Das ist die Geschichte von einem, der läuft.

Diese Geschichte wird im Rahmen des DOK.fest – München am 4. Mai 2018 als Premiere im Deutschen Theater gezeigt. Denis Wischniewski, ist ein deutscher Ultraläufer und der Herausgeber der Fachzeitschrift Trail. Im Sommer 2016 setzt er sich ein hohes Ziel: er will in 50 Tagen 2.400 Kilometer zu Fuß laufen. Und wie er läuft. Von München bis fast nach Istanbul. Doch ans Ende Europas zu laufen scheint reinster Größenwahn. Eine Utopie? Zumindest eine körperliche und mentale Herausforderung.

Mit im Gepäck hat er seinen Vater. Dieser fährt ihm jede Tagesetappe mit dem Auto hinterher und versorgt ihn mit Nahrung und väterlicher Liebe. Doch um in Denis Worten zu bleiben: „Mein Vater ist jetzt nicht der beste Support, den ich mir wünschen kann“. Es sind diese trockenen Sprüche, die diesem Film überraschenden Charme verleihen. Die Vater-Sohn-Beziehung schenkt der Dokumentation eine ungeahnte Dramaturgie, denn ansonsten läuft Denis ja „nur“.

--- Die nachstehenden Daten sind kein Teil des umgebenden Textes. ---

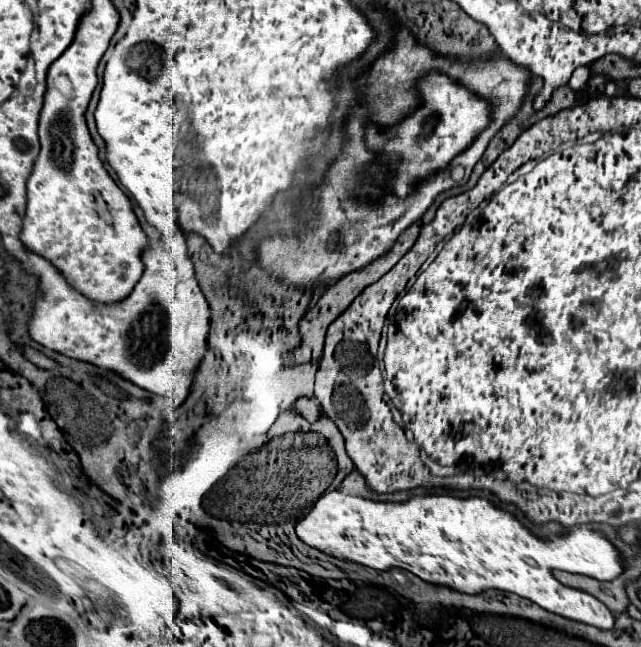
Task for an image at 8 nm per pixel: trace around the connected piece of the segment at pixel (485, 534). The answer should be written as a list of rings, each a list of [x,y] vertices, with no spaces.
[[[330,491],[314,503],[312,511],[302,521],[298,521],[296,533],[310,547],[316,547],[340,559],[362,563],[372,569],[384,571],[390,567],[402,567],[424,581],[448,585],[464,593],[482,593],[486,589],[510,591],[538,603],[540,607],[556,615],[564,615],[568,619],[582,621],[598,629],[614,627],[614,613],[604,603],[600,603],[594,595],[588,595],[586,591],[574,587],[566,587],[552,577],[552,569],[582,573],[600,581],[612,581],[622,573],[620,555],[612,547],[612,543],[604,539],[600,533],[594,533],[586,527],[574,527],[566,537],[558,537],[554,541],[540,541],[516,521],[514,514],[494,507],[492,503],[480,497],[456,499],[450,495],[424,495],[412,497],[406,503],[380,503]]]

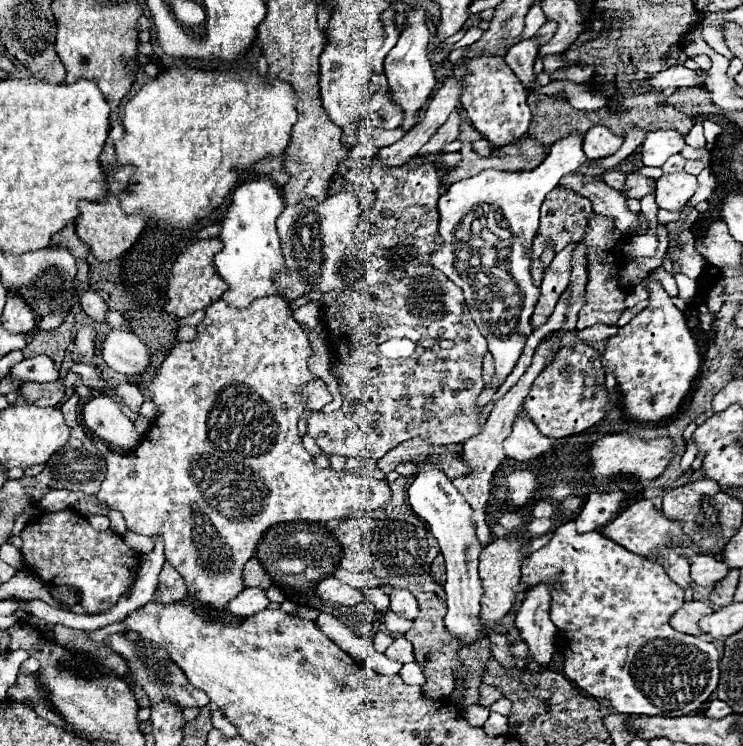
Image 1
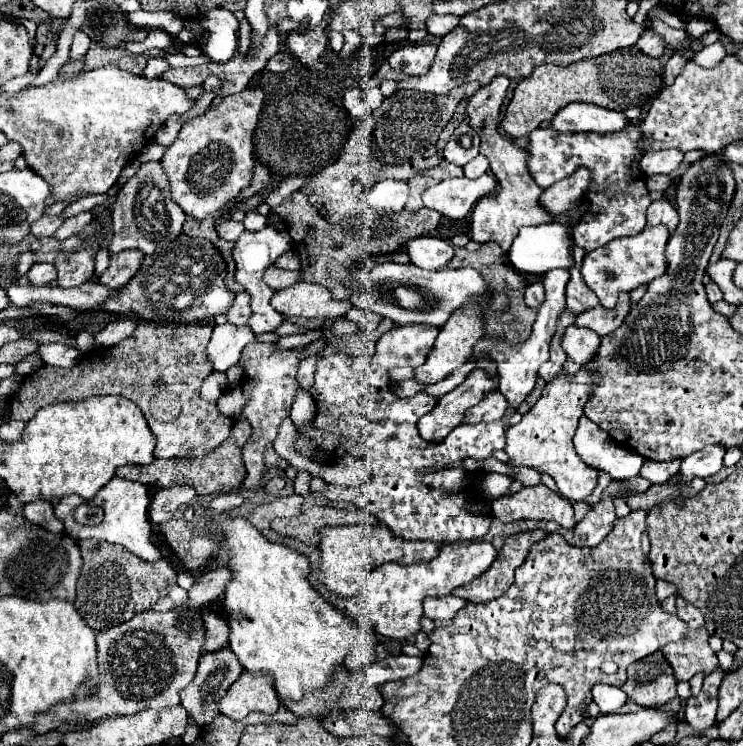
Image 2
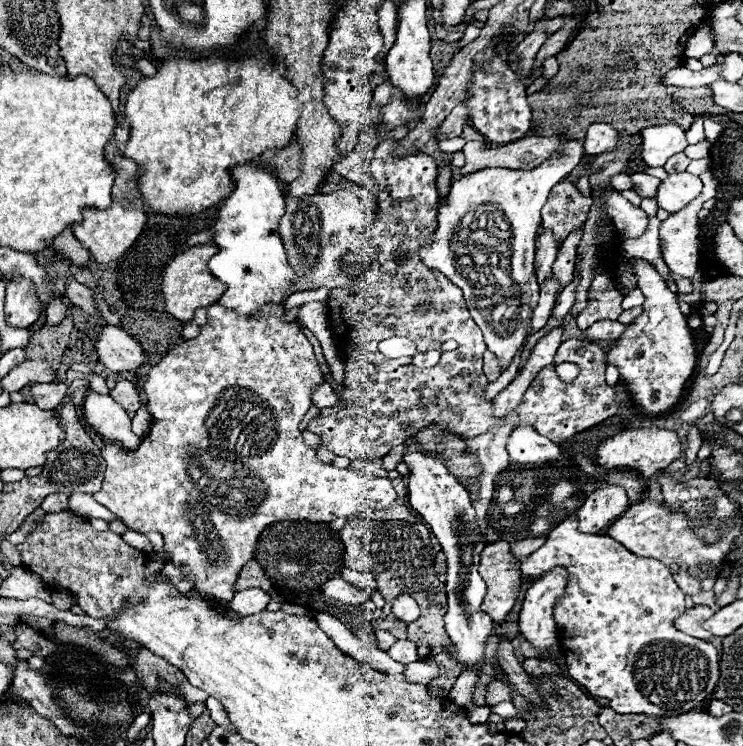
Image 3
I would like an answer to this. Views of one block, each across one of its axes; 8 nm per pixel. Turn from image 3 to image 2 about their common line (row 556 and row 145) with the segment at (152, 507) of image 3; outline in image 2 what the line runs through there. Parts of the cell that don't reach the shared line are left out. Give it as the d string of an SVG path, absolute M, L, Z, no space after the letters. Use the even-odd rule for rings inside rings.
M260 88L228 96L220 106L208 108L204 116L186 122L174 144L166 148L162 164L172 182L172 196L184 214L202 222L222 210L250 184L256 166L252 158L252 136L262 102L264 92Z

Bergauf und bergab, durch Schnee, Regen und knallende Sonne. Mal schneller und manchmal langsamer. Unbeirrt läuft Denis voran. Doch relativ bald lässt sich erkennen: Die Herausforderung ist es nicht nur, stetig einen Fuß vor den anderen zu setzten, sondern auch emotionale Hürden auf dem langen Weg zu bewältigen. Navigation und Orientierungsschwierigkeiten sowie ein gescheiterter Putschversuch und katastrophale Straßenbedingungen wollen ihm den „Lauf seines bisherigen Lebens“ zusätzlich erschweren.

Eine unterhaltsame Dokumentation von Georg Michael Fischer, die mit schönen Landschaftsaufnahmen besticht. Außerdem scheint sie dem Zuschauer sagen zu wollen: Setze dir hohe Ziele und gebe niemals auf. Wir Menschen sind zu außergewöhnlichen Leistungen fähig, wenn wir nur hart genug dafür kämpfen.